Accelerated Savings – Creative Ways to Grow Your Cash Fast

This post may contain affiliate links. Please read our Disclaimer for more info.

These days, most people are more money-conscious than ever before. What with the economic downturn and the slow (far from steady) recovery, there are many of us who think carefully about every single purchase that we make. This helps to take stress off the current account, easing monthly expenditure and – hopefully – meaning there are a good few coins still left in the bank at the end of every month.

But what to do with the money we save? We take a look at some of the options for growing your savings to the max.

Where to save and invest

Putting your money into a savings account is a time-honoured, safe, and very popular way to save. The benefits are that you are saving in a way that avoids risk. However, there’s a downside to savings accounts in that they don’t pay much in the way of interest these days. If you look at the historical interest rate charts for savings, then prepare to be amazed – and perhaps even slightly saddened – at just how much an everyday savings account used to pay in interest. From a consumer perspective, there doesn’t seem to be an awful lot to choose from in terms of interest rates today – most are around the same level.

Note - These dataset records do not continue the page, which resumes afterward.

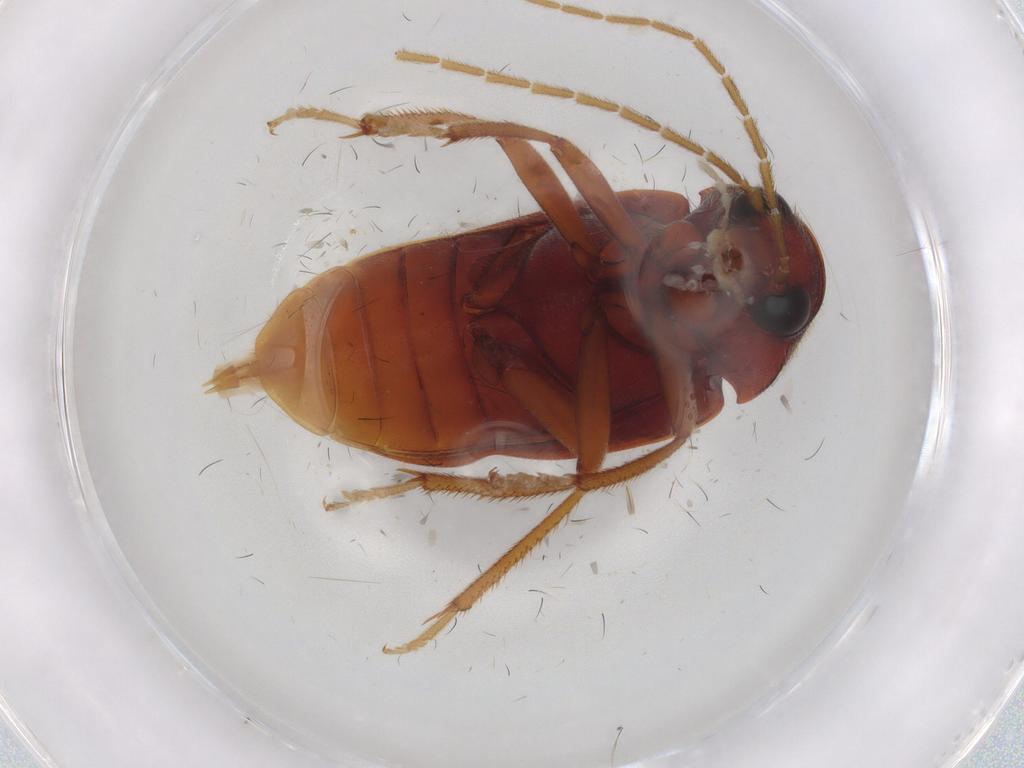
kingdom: Animalia
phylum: Arthropoda
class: Insecta
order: Coleoptera
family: Ptilodactylidae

On the plus side, savings accounts are very safe. A lot safer than putting your money inside the mattress, anyway – since in most cases your deposits should be protected up to a certain amount. The downside of course is the low interest. But that doesn’t mean there’s no place for this type of saving – it’s just that if it doesn’t grow with inflation, then you money doesn’t retain all of its value in real terms. This may only be a small percentage – but there’s something slightly painful about the idea of a deposit being worth slightly less as time passes. Which is why many people explore different options.

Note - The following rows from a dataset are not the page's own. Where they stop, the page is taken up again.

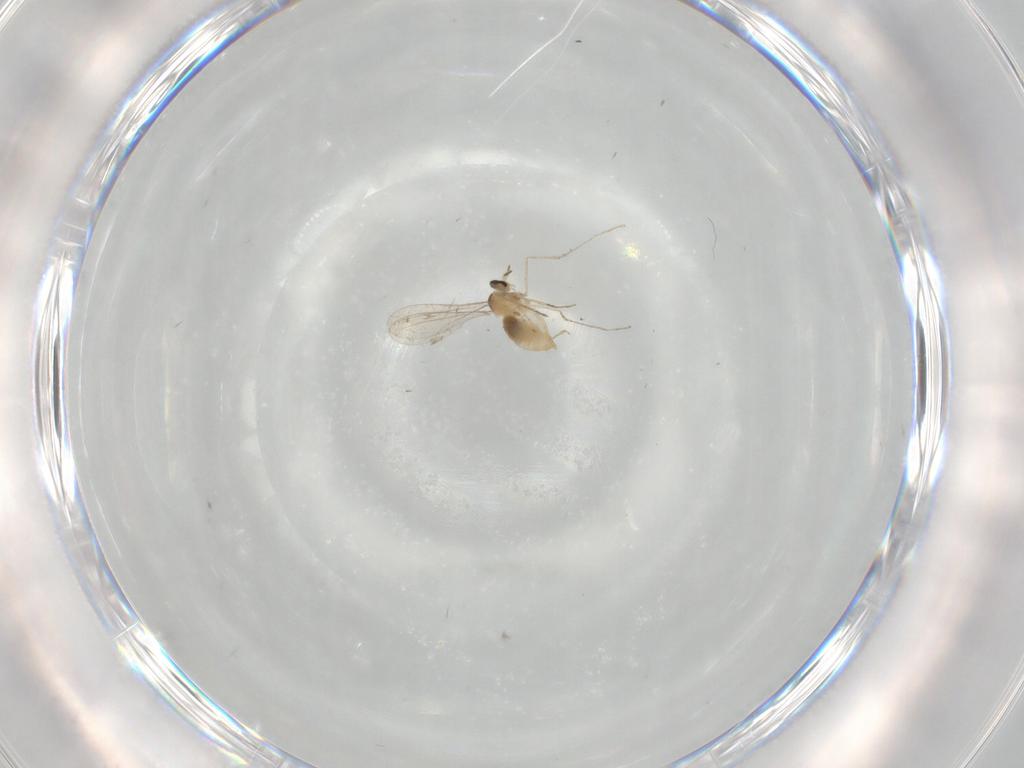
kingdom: Animalia
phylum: Arthropoda
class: Insecta
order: Diptera
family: Cecidomyiidae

So where do you go when you want to make more from your money? Other options for your cash include peer-to-peer lending, which cuts out the middle man and allows people borrow money from (and lend to) each other via the internet. With bigger yields than ordinary savings accounts, this is a good option for those who know the possible risks – for instance the fact that your investment won’t have the same levels of protection that it would have at a bank, among others.

These days, one of the only ways to really get your money working for you is to invest. However, this can involve quite a lot of research if you choose to be a DIY investor, since there’s a lot more to it than just putting your money in. There are lots of places to get investment advice – and not all the options mean that you need to be an expert – for instance, tracker funds just follow an index (although not always exactly) and hopefully, over time, increase in value.

Cost savings for cash savings

Once you have your savings options sorted, you’ll want to maximise the amount you invest,

There are countless ways to do this, so what follows are just a few suggestions to provide you with some inspiration:

Cut your debts. Put efforts in to paying down debt before you start saving. Look at strategies for debt reduction – the stack method for instance allows you to focus on priorities such as interest rate to help you cut debt.

Lowering your utility bills. The obvious step here is to try to lose less fuel – and there is a ton of good advice on this, with whole websites devoted to the subject. You can also of course shop around for the best value provider.

Watch out for unforeseen expenses. This is one area where savings can often help. If you were to fall ill then your earnings could be affected – according to recent research, 33% of people who are diagnosed with cancer either have to stop working, whether it’s for a period of time during treatment, or permanently. And according to the ABI, the average payout for critical illness claims in the UK is £60,400 in the UK (91,900 USD). So getting the right cover – whether that is for home or health – is a worthy consideration.

Putting it all together

Cutting expenditure leads to money saved. Money saved (or prudently invested) leads to more money – and by actively seeking out the best ways to cut expenditure as well as save money, hopefully you will find yourself moving in the right direction financially.